The playroom reflects the sentimental view of children and childhood embraced by Victorian Americans. In colonial times, children were seen, at worst, as sinful and corrupt beings, and at best, as defective, miniature adults. In the 19th century, children were seen as spiritually pure creatures, as yet uncorrupted by the world, and childhood was considered a happy, innocent time that must be celebrated and prolonged. The old view of children was seen in Abraham Lincoln's own childhood. He was handed an ax at age 8 and John Locke Scripps said of him in 1860 that from his childhood, he was always wielding that "useful implement." Victorian culture place great emphasis on the role of motherhood for women, and at the same time, industrialization brought middle-class mothers more disposable income and a greater array of toys available for purchase through quicker and better shipping methods.
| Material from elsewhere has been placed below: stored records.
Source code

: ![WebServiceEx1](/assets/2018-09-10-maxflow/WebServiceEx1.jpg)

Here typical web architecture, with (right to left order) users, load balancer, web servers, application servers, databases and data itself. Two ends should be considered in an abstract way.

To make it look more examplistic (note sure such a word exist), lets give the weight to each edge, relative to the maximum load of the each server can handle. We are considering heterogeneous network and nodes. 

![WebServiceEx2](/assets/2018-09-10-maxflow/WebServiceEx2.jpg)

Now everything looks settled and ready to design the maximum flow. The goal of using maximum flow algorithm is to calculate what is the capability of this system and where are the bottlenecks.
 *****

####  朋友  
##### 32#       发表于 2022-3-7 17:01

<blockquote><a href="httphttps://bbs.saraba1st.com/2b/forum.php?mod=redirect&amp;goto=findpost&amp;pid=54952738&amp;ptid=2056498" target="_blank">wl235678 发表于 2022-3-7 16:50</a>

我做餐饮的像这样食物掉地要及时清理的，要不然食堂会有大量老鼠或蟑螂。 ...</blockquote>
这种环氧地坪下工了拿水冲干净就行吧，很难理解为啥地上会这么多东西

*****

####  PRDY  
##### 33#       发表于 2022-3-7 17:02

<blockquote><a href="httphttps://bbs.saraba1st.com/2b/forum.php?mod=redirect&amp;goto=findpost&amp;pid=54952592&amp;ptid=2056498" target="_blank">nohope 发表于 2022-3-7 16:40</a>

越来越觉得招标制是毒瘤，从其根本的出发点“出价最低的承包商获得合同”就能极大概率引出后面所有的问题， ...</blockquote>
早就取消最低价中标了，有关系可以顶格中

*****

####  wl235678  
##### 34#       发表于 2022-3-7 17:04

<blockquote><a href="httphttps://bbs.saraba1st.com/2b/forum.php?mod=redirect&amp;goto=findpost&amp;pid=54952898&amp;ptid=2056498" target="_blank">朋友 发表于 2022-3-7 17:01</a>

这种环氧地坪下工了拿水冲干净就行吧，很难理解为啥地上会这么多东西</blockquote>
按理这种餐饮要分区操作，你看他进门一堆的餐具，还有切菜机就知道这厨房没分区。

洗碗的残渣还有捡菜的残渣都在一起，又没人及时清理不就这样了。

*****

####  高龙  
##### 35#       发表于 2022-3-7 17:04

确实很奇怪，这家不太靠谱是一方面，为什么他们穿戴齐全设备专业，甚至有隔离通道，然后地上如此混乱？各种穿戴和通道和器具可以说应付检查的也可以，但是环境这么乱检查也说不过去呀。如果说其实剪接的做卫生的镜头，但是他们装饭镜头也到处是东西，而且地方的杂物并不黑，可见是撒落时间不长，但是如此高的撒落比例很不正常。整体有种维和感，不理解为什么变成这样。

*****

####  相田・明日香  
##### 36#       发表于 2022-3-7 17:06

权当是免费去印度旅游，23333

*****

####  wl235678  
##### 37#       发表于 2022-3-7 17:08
Benjamin and Helen had 10 grandchildren. Their oldest daughter, Helen Condell, had six surviving kids, and their youngest daughter, Mollie Raymond, had 4 surviving kids. Middle child Alice Ferguson was childless. Helen's family lived on a farm about 20 miles from here. When their children were old enough to go to school, they were sent to live here at Edwards Place so they could attend city schools. The east wall shows photos of Tom and Eddie, and Helen, three of the Edwards' grandkids.
This room was originally a summer kitchen. There is a masonry support for a fireplace in the cellar underneath. In 1857, the Edwards family built a new kitchen and converted this to living space. They also added an exterior door on the west wall that was bricked up sometime in the late 19th century. The dimensions of this room had been hidden for almost a century by false walls installed in 1917 to create a special art gallery space. Those walls were removed in 2014, revealing the original trim, chimney, and doorway. The square of plaster has the shadow of the wallpaper pattern. Its discovery told us that the Edwards family had the same pattern of wallpaper in both adjoining rooms. The section of lath exposed on the ceiling was riven by hand, indicating that this room was of very early construction.
The fragments of the tea set on the west wall are archaeological artifacts excavated out of the back yard. They belonged to the Edwards dasughters in the 1840s.
The toys in the room primarily did not belong to the Edwards family, but they are period exsamples of the toys we know the Edwards children owned, based on Helen's letters.
The doll on the little shelf belonged to one of the Edwards daughters.
The cap gun belonged to Thomas Condell, the Edwards' grandson.